Guidelines for choosing and testing fibre optic cable.

Fibre optic cable has become more affordable. It's now used for many applications that require complete immunity to electrical interference. Fibre is ideal for high data-rate systems such as FDDI, multimedia, ATM, or any other network that requires the transfer of large, time-consuming data files.

Other advantages of fibre optic cable over copper include:

  • Greater distance - You can run fibre as far as several kilometres.
  • Low attenuation - The light signals meet little resistance, so data can travel farther.

  • Security - Taps in fibre optic cable are easy to detect. If tapped, the cable leaks light, causing the entire system to fail.
  • Greater bandwidth - Fibre can carry more data than copper.
  • Installation - Fibre optic cable is easier to install than copper cable.

Single-mode or multimode?
Single-mode fibre gives you a higher transmission rate and up to 50 times more distance than multimode, but it also costs more.

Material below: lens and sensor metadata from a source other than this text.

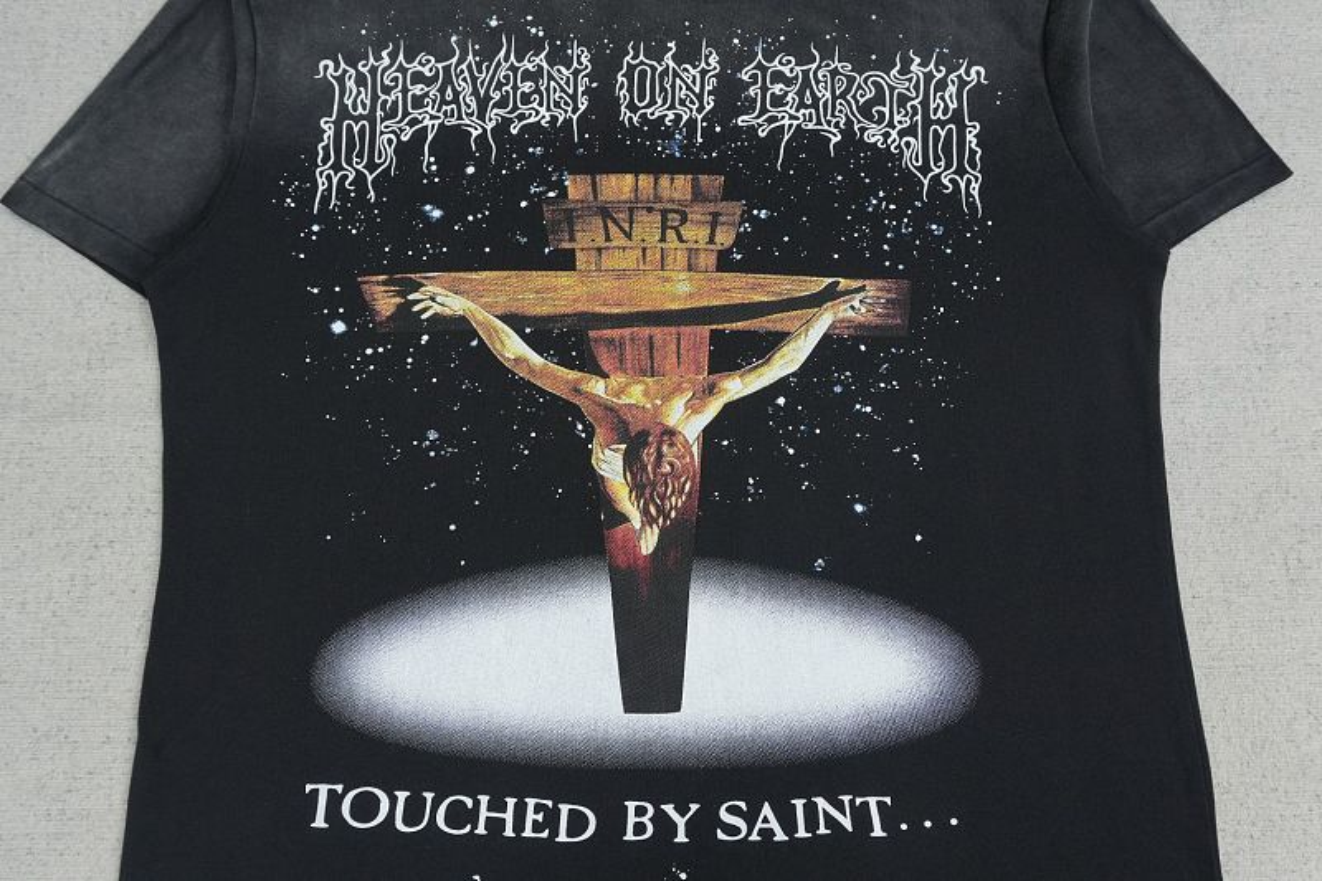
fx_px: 1156
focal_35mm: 32
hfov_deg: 59.5
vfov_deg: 41.7
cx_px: 661
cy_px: 440
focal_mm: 21
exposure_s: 1/160
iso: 1000
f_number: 8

Multimode fibre gives you high bandwidth at high speeds over long distances. Lightwaves are dispersed into numerous paths, or modes, as it travels through the cable's core. Typical multimode fibre core diameters are 50, 62.5, and 100 micrometres.

Testing and certifying fibre optic cable.
If you're used to certifying Category 5 cable, you'll be pleasantly surprised at how easy it is to certify fibre optic cable.

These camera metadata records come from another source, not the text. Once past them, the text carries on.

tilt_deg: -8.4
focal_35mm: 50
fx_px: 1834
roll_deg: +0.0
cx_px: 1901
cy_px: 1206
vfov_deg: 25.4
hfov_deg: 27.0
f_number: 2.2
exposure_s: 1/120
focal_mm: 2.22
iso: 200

Attenuation (or decibel loss) - The decrease of signal strength as it travels through the fibre optic cable is measured in dB/km.

Return Loss - The amount of light reflected from the far end of the cable back to the source. The lower the number, the better.

Graded Refractive Index - Measures how much light is sent down the fibre. This is commonly measured at wavelengths of 850 and 1300 nanometres.

Propagation Delay - This is the time it takes a signal to travel from one point to another over a transmission channel.

Time-Domain Reflectometry (TDR) - Enables you to isolate cable faults by transmitting high-frequency pulses onto a cable and examining their reflections.

There are many fibre optic testers on the market today. Common basic fibre optic testers function by shining a light down one end of the cable. At the other end there's a receiver calibrated to the strength of the light source. With this test, you can measure how much light is going to the
other end of the cable. Generally, these testers give you the results in dB lost, which you then compare to the loss budget. If the measured loss is less than the number calculated by your loss budget, your installation is good.

When to choose fibre optic.
While fibre optic cable is still more expensive than other types of cable, it eliminates electrical interference and is widely favoured for today's high-speed data communications.